Assignment
For every entry, output the exact wording.

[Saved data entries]
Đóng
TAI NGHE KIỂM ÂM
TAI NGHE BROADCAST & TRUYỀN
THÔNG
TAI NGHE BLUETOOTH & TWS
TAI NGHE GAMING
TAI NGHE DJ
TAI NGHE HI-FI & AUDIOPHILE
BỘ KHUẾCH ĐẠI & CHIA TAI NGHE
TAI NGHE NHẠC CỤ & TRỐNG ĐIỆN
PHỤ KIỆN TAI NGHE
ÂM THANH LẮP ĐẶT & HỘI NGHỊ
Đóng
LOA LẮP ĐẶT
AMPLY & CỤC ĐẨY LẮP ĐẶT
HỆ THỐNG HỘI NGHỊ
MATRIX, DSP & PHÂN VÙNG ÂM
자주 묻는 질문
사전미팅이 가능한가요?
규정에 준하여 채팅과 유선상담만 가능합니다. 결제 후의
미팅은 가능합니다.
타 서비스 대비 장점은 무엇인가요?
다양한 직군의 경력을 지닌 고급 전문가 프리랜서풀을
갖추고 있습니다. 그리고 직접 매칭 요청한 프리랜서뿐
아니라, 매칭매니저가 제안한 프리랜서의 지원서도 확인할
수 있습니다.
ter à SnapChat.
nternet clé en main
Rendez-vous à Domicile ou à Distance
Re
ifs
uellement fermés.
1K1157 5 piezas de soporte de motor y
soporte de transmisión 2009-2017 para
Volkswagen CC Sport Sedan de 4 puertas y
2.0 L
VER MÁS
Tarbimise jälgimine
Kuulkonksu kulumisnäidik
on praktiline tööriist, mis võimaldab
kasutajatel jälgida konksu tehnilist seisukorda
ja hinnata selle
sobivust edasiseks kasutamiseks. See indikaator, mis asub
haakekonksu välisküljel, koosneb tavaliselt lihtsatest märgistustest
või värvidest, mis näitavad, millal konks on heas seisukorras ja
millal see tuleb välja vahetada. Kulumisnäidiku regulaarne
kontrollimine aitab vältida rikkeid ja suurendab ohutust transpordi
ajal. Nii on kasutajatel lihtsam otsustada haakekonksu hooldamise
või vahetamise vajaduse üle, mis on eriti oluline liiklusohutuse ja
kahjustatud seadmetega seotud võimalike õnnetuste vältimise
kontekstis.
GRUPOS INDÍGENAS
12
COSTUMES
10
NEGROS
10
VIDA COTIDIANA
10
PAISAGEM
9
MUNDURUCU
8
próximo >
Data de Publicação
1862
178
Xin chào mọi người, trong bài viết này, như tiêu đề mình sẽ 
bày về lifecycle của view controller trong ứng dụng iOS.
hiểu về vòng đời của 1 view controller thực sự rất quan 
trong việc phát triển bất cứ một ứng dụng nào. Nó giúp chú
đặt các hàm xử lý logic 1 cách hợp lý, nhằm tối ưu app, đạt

Solution to the problem
Đóng
TAI NGHE KIỂM ÂM
TAI NGHE BROADCAST & TRUYỀN
THÔNG
TAI NGHE BLUETOOTH & TWS
TAI NGHE GAMING
TAI NGHE DJ
TAI NGHE HI-FI & AUDIOPHILE
BỘ KHUẾCH ĐẠI & CHIA TAI NGHE
TAI NGHE NHẠC CỤ & TRỐNG ĐIỆN
PHỤ KIỆN TAI NGHE
ÂM THANH LẮP ĐẶT & HỘI NGHỊ
Đóng
LOA LẮP ĐẶT
AMPLY & CỤC ĐẨY LẮP ĐẶT
HỆ THỐNG HỘI NGHỊ
MATRIX, DSP & PHÂN VÙNG ÂM
자주 묻는 질문
사전미팅이 가능한가요?
규정에 준하여 채팅과 유선상담만 가능합니다. 결제 후의
미팅은 가능합니다.
타 서비스 대비 장점은 무엇인가요?
다양한 직군의 경력을 지닌 고급 전문가 프리랜서풀을
갖추고 있습니다. 그리고 직접 매칭 요청한 프리랜서뿐
아니라, 매칭매니저가 제안한 프리랜서의 지원서도 확인할
수 있습니다.
ter à SnapChat.
nternet clé en main
Rendez-vous à Domicile ou à Distance
Re
ifs
uellement fermés.
1K1157 5 piezas de soporte de motor y
soporte de transmisión 2009-2017 para
Volkswagen CC Sport Sedan de 4 puertas y
2.0 L
VER MÁS
Tarbimise jälgimine
Kuulkonksu kulumisnäidik
on praktiline tööriist, mis võimaldab
kasutajatel jälgida konksu tehnilist seisukorda
ja hinnata selle
sobivust edasiseks kasutamiseks. See indikaator, mis asub
haakekonksu välisküljel, koosneb tavaliselt lihtsatest märgistustest
või värvidest, mis näitavad, millal konks on heas seisukorras ja
millal see tuleb välja vahetada. Kulumisnäidiku regulaarne
kontrollimine aitab vältida rikkeid ja suurendab ohutust transpordi
ajal. Nii on kasutajatel lihtsam otsustada haakekonksu hooldamise
või vahetamise vajaduse üle, mis on eriti oluline liiklusohutuse ja
kahjustatud seadmetega seotud võimalike õnnetuste vältimise
kontekstis.
GRUPOS INDÍGENAS
12
COSTUMES
10
NEGROS
10
VIDA COTIDIANA
10
PAISAGEM
9
MUNDURUCU
8
próximo >
Data de Publicação
1862
178
Xin chào mọi người, trong bài viết này, như tiêu đề mình sẽ 
bày về lifecycle của view controller trong ứng dụng iOS.
hiểu về vòng đời của 1 view controller thực sự rất quan 
trong việc phát triển bất cứ một ứng dụng nào. Nó giúp chú
đặt các hàm xử lý logic 1 cách hợp lý, nhằm tối ưu app, đạt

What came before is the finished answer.